Without the pictures, output all of the data exactly.

---------- Information

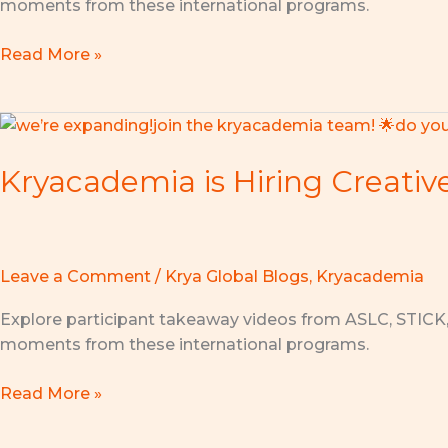
moments from these international programs.
Challenge
2026
Read More »
in
Johor
Bahru!
Kryacademia
is
Kryacademia is Hiring Creativ
Hiring
Creative
Coaches
to
Inspire
Leave a Comment
/
Krya Global Blogs
,
Kryacademia
the
Explore participant takeaway videos from ASLC, STICK
Next
moments from these international programs.
Generation
of
Read More »
Innovators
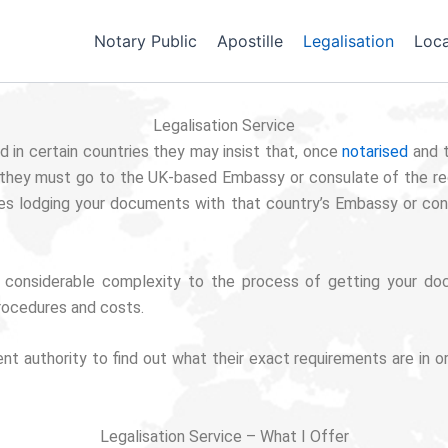
Notary Public
Apostille
Legalisation
Loca
Legalisation Service
 in certain countries they may insist that, once
notarised
and 
hat they must go to the UK-based Embassy or consulate of the rec
es lodging your documents with that country’s Embassy or co
 considerable complexity to the process of getting your doc
rocedures and costs.
pient authority to find out what their exact requirements are i
Legalisation Service – What I Offer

--------------------

[Solution to this exercise]
moments from these international programs.
Challenge
2026
Read More »
in
Johor
Bahru!
Kryacademia
is
Kryacademia is Hiring Creativ
Hiring
Creative
Coaches
to
Inspire
Leave a Comment
/
Krya Global Blogs
,
Kryacademia
the
Explore participant takeaway videos from ASLC, STICK
Next
moments from these international programs.
Generation
of
Read More »
Innovators
Notary Public
Apostille
Legalisation
Loca
Legalisation Service
 in certain countries they may insist that, once
notarised
and 
hat they must go to the UK-based Embassy or consulate of the rec
es lodging your documents with that country’s Embassy or co
 considerable complexity to the process of getting your doc
rocedures and costs.
pient authority to find out what their exact requirements are i
Legalisation Service – What I Offer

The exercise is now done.